There are also more pressing concerns in terms of this thinking. Firstly, it’s highly selective. By defending this position, we are being dishonest thinkers because we’re only reporting one side, namely the “good” part: rainbows, cute animals, having children (I guess), and so on. We are ignoring the other: diseases, earthquakes, predation, and so on, which are awful occurrences and natural. To be accurate and scientific, we must have a broader scope in our thinking. Otherwise we’re selectively choosing one type of occurrence, making the whole framework of ‘natural’ seem entirely preferable.
If we align ourselves to nature, does it mean eating our young, killing violently, and so on, just because it occurs in nature? Why ignore this category of natural occurrences but embrace the other “good” one? We must know the broader framework to make accurate assessments. Selective thinking like this is unscientific and unhelpful: choosing to view “natural” only in terms of what is “good” is selective.
Secondly, it also becomes redundant.
If “natural” is “good”, what use does it serve as a moral rubric? When people say “homosexuality is unnatural”, they are saying “homosexuality is wrong”. But how does that help the discussion? “It’s wrong because it’s unnatural” is the same as saying “it’s wrong because it’s wrong”. That doesn’t tell us why it’s wrong: it’s again “a description” – a false one in this case since, since, as I indicated previously, there are 1,500 animal species that engage in homosexual behaviour. The assertion becomes a tautology. But just showing that a supposedly unnatural act occurs in nature does not make it moral either! The entire point is to get rid of linking so tightly “moral” and “natural”: whether something does or does not occur in nature doesn’t aid our deciding whether that act is moral.

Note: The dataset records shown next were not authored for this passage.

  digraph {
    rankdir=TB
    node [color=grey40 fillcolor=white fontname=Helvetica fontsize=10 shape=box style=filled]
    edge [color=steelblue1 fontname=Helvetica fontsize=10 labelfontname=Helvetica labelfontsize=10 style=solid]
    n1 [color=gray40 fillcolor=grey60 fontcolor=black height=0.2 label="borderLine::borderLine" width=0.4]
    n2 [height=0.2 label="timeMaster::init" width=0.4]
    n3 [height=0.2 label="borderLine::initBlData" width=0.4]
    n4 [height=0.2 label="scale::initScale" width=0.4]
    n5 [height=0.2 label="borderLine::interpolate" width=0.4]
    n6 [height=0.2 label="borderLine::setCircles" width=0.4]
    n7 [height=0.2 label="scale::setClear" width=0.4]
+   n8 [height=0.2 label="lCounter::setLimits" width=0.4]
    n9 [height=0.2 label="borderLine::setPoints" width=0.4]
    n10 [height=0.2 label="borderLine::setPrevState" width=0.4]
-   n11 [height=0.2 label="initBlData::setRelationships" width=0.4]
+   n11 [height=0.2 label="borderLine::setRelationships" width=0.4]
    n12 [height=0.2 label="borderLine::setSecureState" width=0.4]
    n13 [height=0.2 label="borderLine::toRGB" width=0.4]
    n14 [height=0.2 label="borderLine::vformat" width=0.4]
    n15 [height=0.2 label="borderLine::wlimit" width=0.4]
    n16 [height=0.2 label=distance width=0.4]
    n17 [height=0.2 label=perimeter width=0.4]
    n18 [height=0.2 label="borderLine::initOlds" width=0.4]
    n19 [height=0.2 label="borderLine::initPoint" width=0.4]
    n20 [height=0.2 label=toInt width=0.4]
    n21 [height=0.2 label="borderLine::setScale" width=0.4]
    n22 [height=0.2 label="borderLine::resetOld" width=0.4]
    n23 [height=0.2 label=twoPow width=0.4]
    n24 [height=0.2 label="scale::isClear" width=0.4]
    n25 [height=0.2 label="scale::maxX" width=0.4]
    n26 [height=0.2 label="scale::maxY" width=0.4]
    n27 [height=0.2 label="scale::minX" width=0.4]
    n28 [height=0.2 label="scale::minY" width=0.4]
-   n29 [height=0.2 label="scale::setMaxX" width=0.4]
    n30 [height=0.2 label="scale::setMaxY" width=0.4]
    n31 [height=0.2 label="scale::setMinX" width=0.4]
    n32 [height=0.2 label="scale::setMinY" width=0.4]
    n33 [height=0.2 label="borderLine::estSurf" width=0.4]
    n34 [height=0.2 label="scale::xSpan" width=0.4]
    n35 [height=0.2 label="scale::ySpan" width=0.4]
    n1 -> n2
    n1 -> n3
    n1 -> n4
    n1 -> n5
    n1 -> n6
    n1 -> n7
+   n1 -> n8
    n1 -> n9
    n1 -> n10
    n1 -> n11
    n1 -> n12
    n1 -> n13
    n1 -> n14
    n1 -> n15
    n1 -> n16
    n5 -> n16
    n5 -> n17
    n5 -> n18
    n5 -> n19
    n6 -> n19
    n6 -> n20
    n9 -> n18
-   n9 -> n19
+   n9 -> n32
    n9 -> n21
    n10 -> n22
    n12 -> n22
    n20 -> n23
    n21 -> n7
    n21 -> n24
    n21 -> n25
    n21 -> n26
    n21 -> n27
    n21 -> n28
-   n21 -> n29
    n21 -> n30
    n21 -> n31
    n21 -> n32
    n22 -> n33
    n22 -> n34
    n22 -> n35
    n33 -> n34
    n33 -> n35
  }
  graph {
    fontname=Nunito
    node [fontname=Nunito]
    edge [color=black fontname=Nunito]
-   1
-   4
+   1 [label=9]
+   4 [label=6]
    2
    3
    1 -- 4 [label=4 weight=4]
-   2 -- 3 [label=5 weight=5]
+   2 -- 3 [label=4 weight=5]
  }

After all, wearing glasses, building hospitals and using crutches don’t occur in nature – are these to be considered “wrong” based on that category? If they’re not, why use the category of “unnatural” or even “natural” at all when discussing morality?

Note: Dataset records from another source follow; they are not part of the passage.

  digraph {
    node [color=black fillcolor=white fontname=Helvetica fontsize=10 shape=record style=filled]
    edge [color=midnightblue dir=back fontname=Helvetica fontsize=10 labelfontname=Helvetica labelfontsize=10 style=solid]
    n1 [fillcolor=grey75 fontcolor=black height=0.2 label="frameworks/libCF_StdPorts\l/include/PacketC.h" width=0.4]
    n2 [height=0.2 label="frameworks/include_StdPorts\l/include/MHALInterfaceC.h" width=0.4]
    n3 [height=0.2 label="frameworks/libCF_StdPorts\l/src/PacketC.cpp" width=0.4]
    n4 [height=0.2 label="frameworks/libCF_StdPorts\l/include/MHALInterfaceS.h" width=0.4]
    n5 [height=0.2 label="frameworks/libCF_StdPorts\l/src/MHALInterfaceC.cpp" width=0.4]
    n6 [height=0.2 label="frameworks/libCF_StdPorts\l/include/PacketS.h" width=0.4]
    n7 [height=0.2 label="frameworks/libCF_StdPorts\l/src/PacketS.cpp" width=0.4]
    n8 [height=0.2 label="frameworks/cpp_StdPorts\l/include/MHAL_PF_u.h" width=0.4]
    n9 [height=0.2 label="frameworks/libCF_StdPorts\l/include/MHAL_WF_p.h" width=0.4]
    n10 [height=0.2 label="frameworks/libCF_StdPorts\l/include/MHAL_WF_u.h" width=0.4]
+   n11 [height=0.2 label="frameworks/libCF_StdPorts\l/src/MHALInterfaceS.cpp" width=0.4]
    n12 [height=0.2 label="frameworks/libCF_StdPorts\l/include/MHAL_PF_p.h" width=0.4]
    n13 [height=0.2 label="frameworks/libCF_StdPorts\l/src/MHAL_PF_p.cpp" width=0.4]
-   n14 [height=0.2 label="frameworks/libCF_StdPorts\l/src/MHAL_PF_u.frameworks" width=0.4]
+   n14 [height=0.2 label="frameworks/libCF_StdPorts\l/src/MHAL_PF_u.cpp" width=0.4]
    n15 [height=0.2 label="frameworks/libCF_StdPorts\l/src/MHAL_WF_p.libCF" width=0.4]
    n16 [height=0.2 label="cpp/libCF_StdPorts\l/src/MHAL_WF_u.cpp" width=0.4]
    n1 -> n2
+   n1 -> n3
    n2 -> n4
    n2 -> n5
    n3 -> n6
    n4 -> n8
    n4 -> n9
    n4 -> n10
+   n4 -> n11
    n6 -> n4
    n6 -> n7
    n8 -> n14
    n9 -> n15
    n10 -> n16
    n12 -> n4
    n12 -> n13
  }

We need to stop this appeal to nature in our thinking, in our application to actions, and in our moral deliberations. There are better, reasonable and, indeed, evidence-based justifications for these, which better serve us than mere appeals to this thing called “nature”.

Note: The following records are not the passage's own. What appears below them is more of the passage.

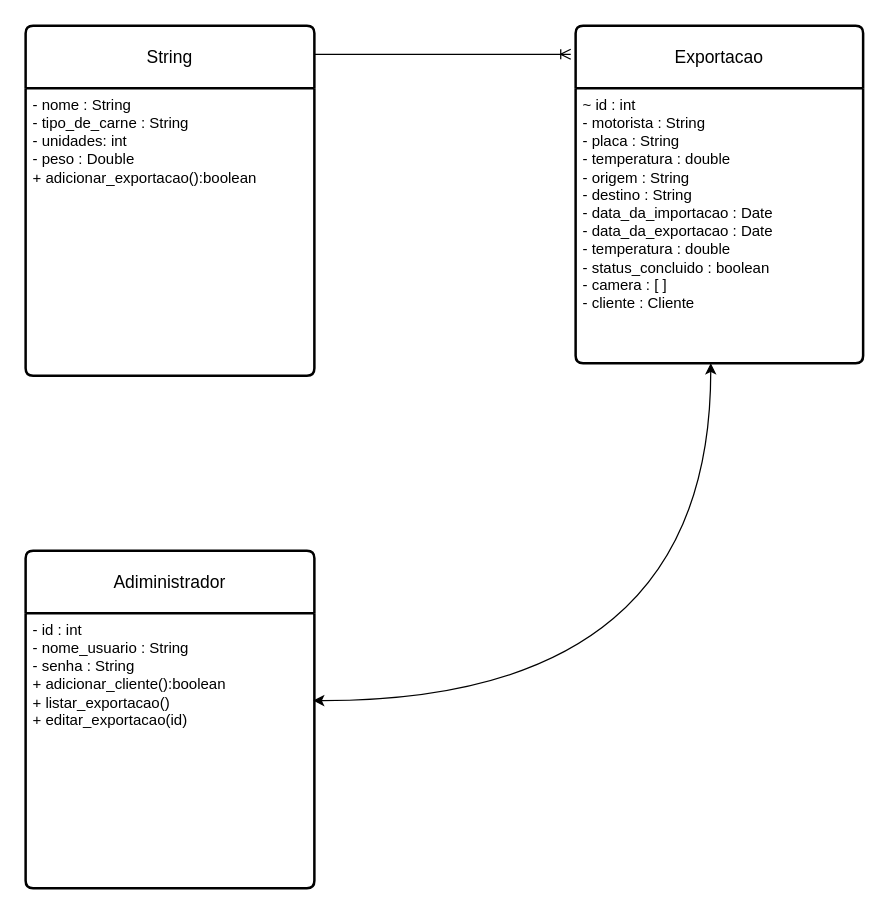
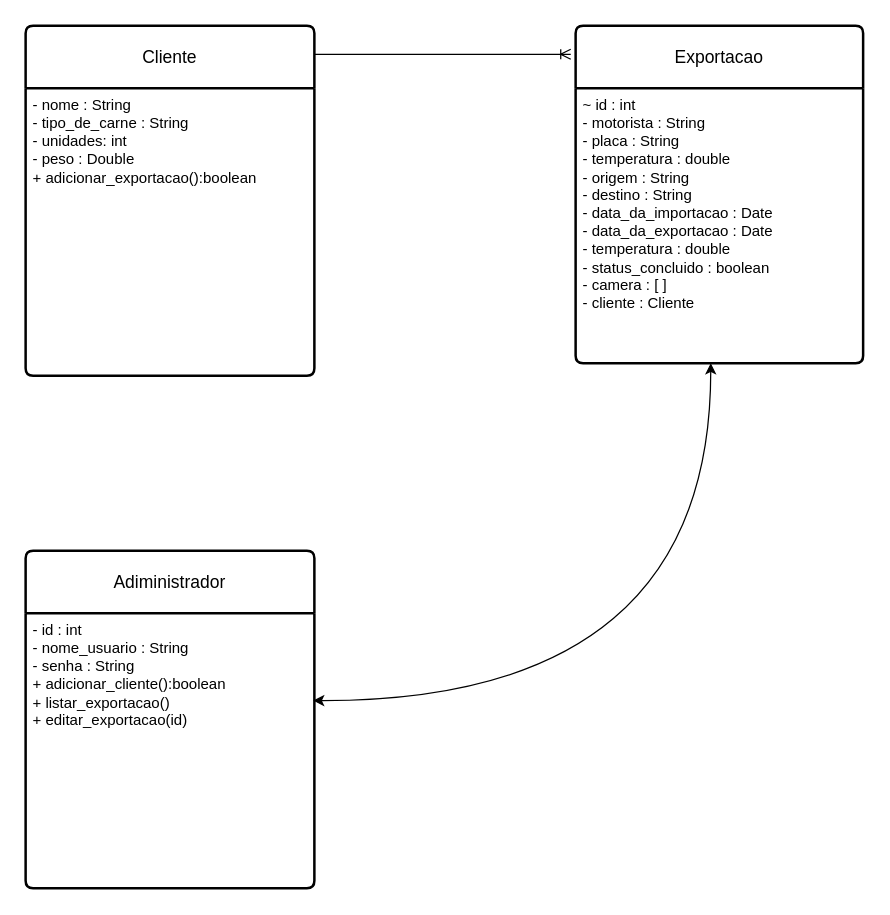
  <mxCell id="0" />
  <mxCell id="1" parent="0" />
- <mxCell id="2" value="String" style="swimlane;childLayout=stackLayout;horizontal=1;startSize=50;horizontalStack=0;rounded=1;fontSize=14;fontStyle=0;strokeWidth=2;resizeParent=0;resizeLast=1;shadow=0;dashed=0;align=center;arcSize=4;whiteSpace=wrap;html=1;" vertex="1" parent="1"><mxGeometry x="20" y="20" width="231" height="280" as="geometry" /></mxCell>
+ <mxCell id="2" value="Cliente" style="swimlane;childLayout=stackLayout;horizontal=1;startSize=50;horizontalStack=0;rounded=1;fontSize=14;fontStyle=0;strokeWidth=2;resizeParent=0;resizeLast=1;shadow=0;dashed=0;align=center;arcSize=4;whiteSpace=wrap;html=1;" vertex="1" parent="1"><mxGeometry x="20" y="20" width="231" height="280" as="geometry" /></mxCell>
  <mxCell id="3" value="&lt;div&gt;- nome : String&lt;/div&gt;&lt;div&gt;- tipo_de_carne : String&lt;/div&gt;&lt;div&gt;- unidades: int&lt;/div&gt;&lt;div&gt;- peso : Double&lt;/div&gt;&lt;div&gt;+ adicionar_exportacao():boolean&lt;/div&gt;&lt;div&gt;&lt;br&gt;&lt;/div&gt;" style="align=left;strokeColor=none;fillColor=none;spacingLeft=4;spacingRight=4;fontSize=12;verticalAlign=top;resizable=0;rotatable=0;part=1;html=1;whiteSpace=wrap;" vertex="1" parent="2"><mxGeometry y="50" width="231" height="230" as="geometry" /></mxCell>
  <mxCell id="4" value="Adiministrador" style="swimlane;childLayout=stackLayout;horizontal=1;startSize=50;horizontalStack=0;rounded=1;fontSize=14;fontStyle=0;strokeWidth=2;resizeParent=0;resizeLast=1;shadow=0;dashed=0;align=center;arcSize=4;whiteSpace=wrap;html=1;" vertex="1" parent="1"><mxGeometry x="20" y="440" width="231" height="270" as="geometry" /></mxCell>
  <mxCell id="5" value="&lt;div&gt;- id : int&lt;/div&gt;&lt;div&gt;- nome_usuario : String&lt;/div&gt;&lt;div&gt;- senha : String&lt;/div&gt;&lt;div&gt;+ adicionar_cliente():boolean&lt;/div&gt;&lt;div&gt;+ listar_exportacao()&lt;/div&gt;&lt;div&gt;+ editar_exportacao(id)&lt;/div&gt;" style="align=left;strokeColor=none;fillColor=none;spacingLeft=4;spacingRight=4;fontSize=12;verticalAlign=top;resizable=0;rotatable=0;part=1;html=1;whiteSpace=wrap;" vertex="1" parent="4"><mxGeometry y="50" width="231" height="220" as="geometry" /></mxCell>
  <mxCell id="6" value="Exportacao" style="swimlane;childLayout=stackLayout;horizontal=1;startSize=50;horizontalStack=0;rounded=1;fontSize=14;fontStyle=0;strokeWidth=2;resizeParent=0;resizeLast=1;shadow=0;dashed=0;align=center;arcSize=4;whiteSpace=wrap;html=1;" vertex="1" parent="1"><mxGeometry x="460" y="20" width="230" height="270" as="geometry" /></mxCell>
  <mxCell id="7" value="&lt;div&gt;~ id : int&lt;/div&gt;&lt;div&gt;- motorista : String&lt;/div&gt;&lt;div&gt;- placa : String&lt;/div&gt;&lt;div&gt;- temperatura : double&lt;/div&gt;&lt;div&gt;- origem : String&lt;/div&gt;&lt;div&gt;- destino : String&lt;/div&gt;&lt;div&gt;- data_da_importacao : Date&lt;/div&gt;&lt;div&gt;- data_da_exportacao : Date&lt;/div&gt;&lt;div&gt;- temperatura : double&lt;/div&gt;&lt;div&gt;- status_concluido : boolean&lt;/div&gt;&lt;div&gt;- camera : [ ]&lt;/div&gt;&lt;div&gt;- cliente : Cliente&lt;/div&gt;&lt;div&gt;&lt;br&gt;&lt;/div&gt;&lt;div&gt;&lt;br&gt;&lt;/div&gt;&lt;div&gt;&lt;br&gt;&lt;/div&gt;&lt;div&gt;&lt;br&gt;&lt;/div&gt;" style="align=left;strokeColor=none;fillColor=none;spacingLeft=4;spacingRight=4;fontSize=12;verticalAlign=top;resizable=0;rotatable=0;part=1;html=1;whiteSpace=wrap;" vertex="1" parent="6"><mxGeometry y="50" width="230" height="220" as="geometry" /></mxCell>
  <mxCell id="8" value="" style="edgeStyle=entityRelationEdgeStyle;fontSize=12;html=1;endArrow=ERoneToMany;rounded=0;exitX=1;exitY=0.082;exitDx=0;exitDy=0;exitPerimeter=0;entryX=-0.017;entryY=0.085;entryDx=0;entryDy=0;entryPerimeter=0;" edge="1" parent="1" source="2" target="6"><mxGeometry width="100" height="100" relative="1" as="geometry"><mxPoint x="340" y="270" as="sourcePoint" /><mxPoint x="440" y="170" as="targetPoint" /></mxGeometry></mxCell>
  <mxCell id="9" value="" style="endArrow=classic;startArrow=classic;html=1;rounded=0;entryX=0.47;entryY=1;entryDx=0;entryDy=0;entryPerimeter=0;edgeStyle=orthogonalEdgeStyle;curved=1;" edge="1" parent="1" target="7"><mxGeometry width="50" height="50" relative="1" as="geometry"><mxPoint x="250" y="560" as="sourcePoint" /><mxPoint x="420" y="350" as="targetPoint" /></mxGeometry></mxCell>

Nature is just a description of things that occur “naturally”. Presumably this means “without interference from humans”, but why remove humans from the natural? We’re as natural as daffodils – with which we share genetic ancestors. What exactly is unnatural? Cars? Plastic? The Internet? I see no difference between a beaver’s dam and the Internet: both are made using materials from the Earth. Sure iPods don’t grow on trees, but like beavers’ dams, they have origins in raw, “natural” materials. At what magical point from the mining of metals to downloading the latest Linkin Park song does your iPod become “unnatural”?
‘Nature’ to a large extent is an entirely useless notion in moral thought that is high time we got rid of.
Update: I originally wrote about “otters’ dams” but reader Thom Shanken kindly corrected my idiocy.